Druga odsłona meczu również rozpoczęła się lepiej dla Korony. Już w 51. minucie kielczanie ponownie wyszli na zasłużone prowadzenie. Gola strzelił Mateusz Czyżycki po dobrym zgraniu piłki klatką piersiową przez Adriana Dalmau, a wcześniej niezłym dośrodkowaniu w pole karnego Jakuba Konstantyna. Mecz był dość otwarty, a odważniej zaczęli grać gospodarze. Kilka minut później Dalibor Takac faulował w polu karnym swojego przeciwnika. Sędzia podyktował rzut karny, którego na bramkę pewnie zamienił Adam Ryczkowski. Korona znów mimo przewagi, straciła gola, a zawodnicy rezerw Legii nabierali większej pewności siebie. Trener Kamil Kuzera widząc niekorzystny wynik, decydował się na wprowadzanie bardziej kluczowych zawodników. Jeszcze w końcówce sędzia analizował przy pomocy systemu VAR, czy Koronie należał się rzut karny, za niezbyt pewną interwencję bramkarza rezerw Legii. Arbiter mimo, że pierwotnie wskazał na wapno, ostatecznie nie zdecydował się na podyktowanie rzutu karnego. Więcej bramek już nie padło, zatem zacięte spotkanie musiało zostać przedłużone o dogrywkę.

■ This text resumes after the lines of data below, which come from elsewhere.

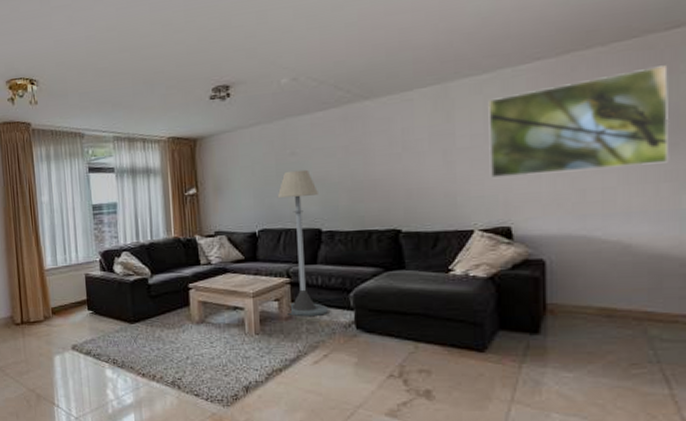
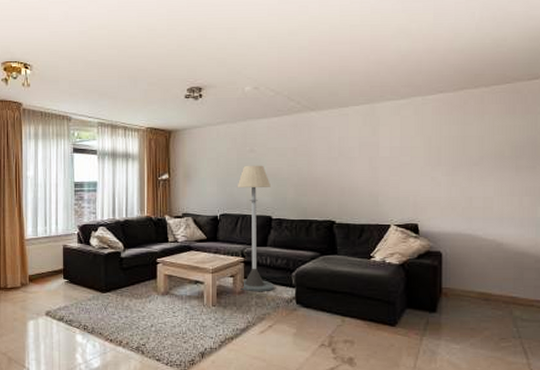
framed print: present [488,65,668,178] -> none [404,107,530,184]

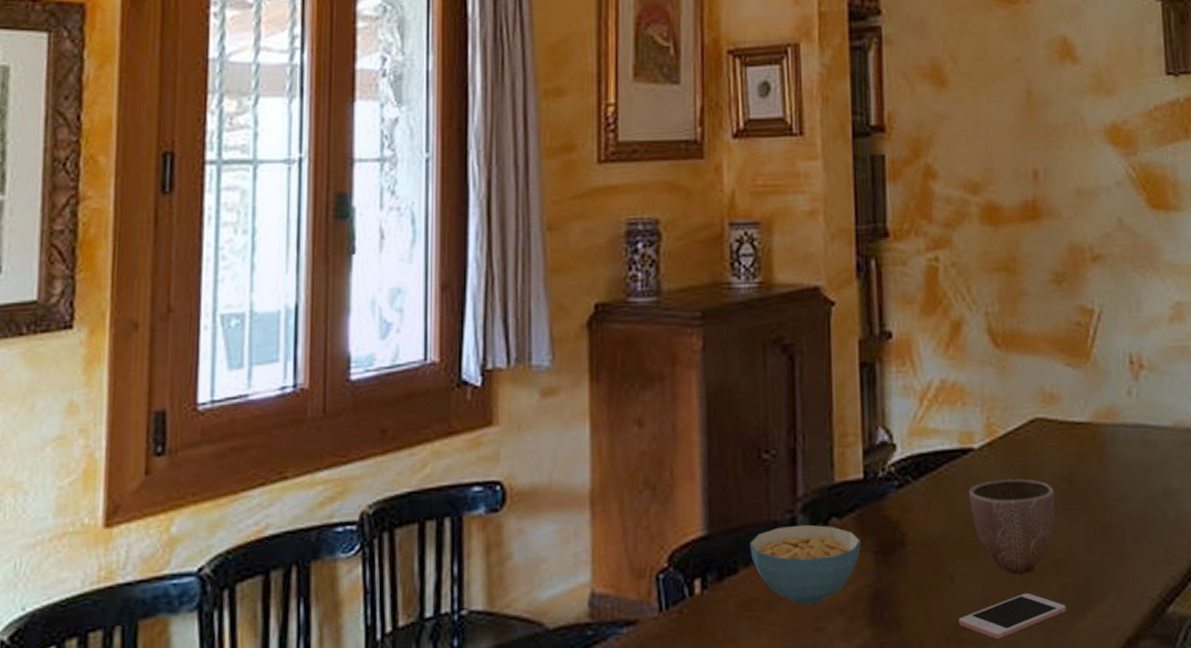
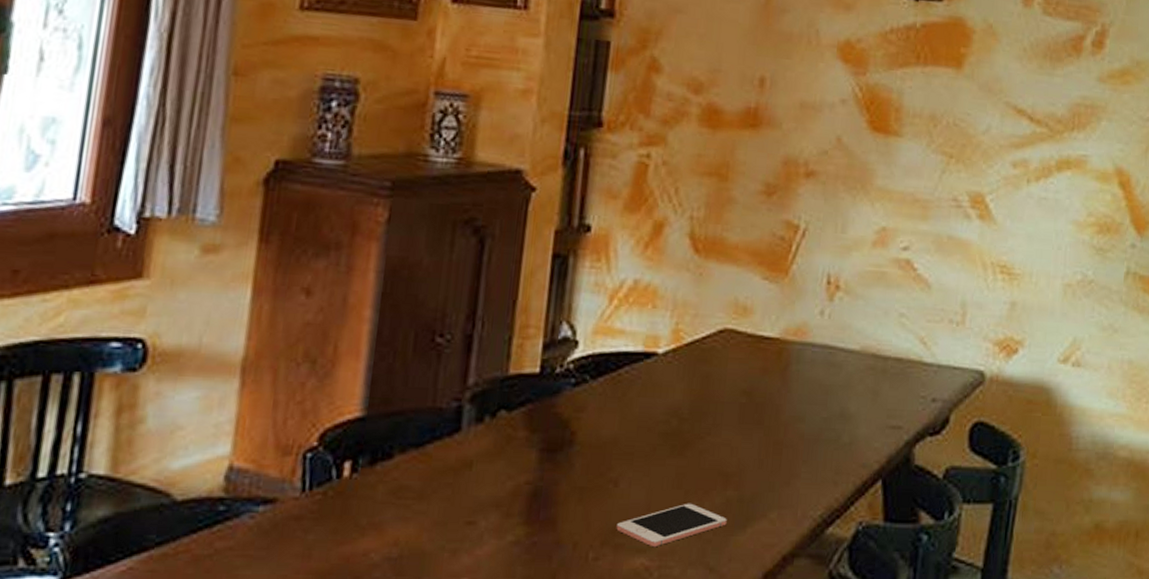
cereal bowl: present [749,524,861,605] -> none [409,414,527,498]
decorative bowl: present [969,478,1055,574] -> none [645,387,732,484]

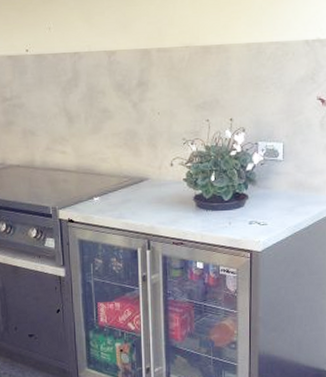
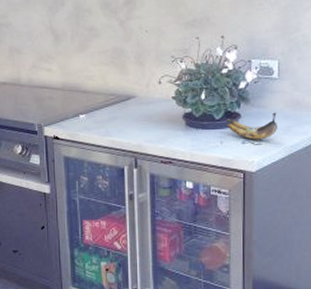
banana: none [234,193,282,220] -> present [226,112,277,140]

Dokładnie w setnej minucie meczu 1/16 finału Pucharu Polski, Korona ponownie wyszła na prowadzenie. Doskonałe dośrodkowanie z rzutu rożnego Ronaldo Deaconu wykorzystał Martin Remacle. Belg z najbliższej odległości umieścił piłkę w bramce i zdobył swoją czwartą bramkę w barwach Korony. Obie drużyny odczuwały już spore zmęczenie, ale większym doświadczeniem i jakością naturalnie wykazywali się piłkarze z Kielc. W 116. minucie Martin Remacle ponownie trafił do siatki, dobijając tym samym zespół z Warszawy. Dublet Belga to potwierdzenie świetnej formy pomocnika Korony w ostatnim czasie. Żółto-czerwoni bez niespodzianki, dopełnili formalności i awansowali do kolejnej rundy Fortuna Pucharu Polski. Mecz zakończył się wynikiem 2:4.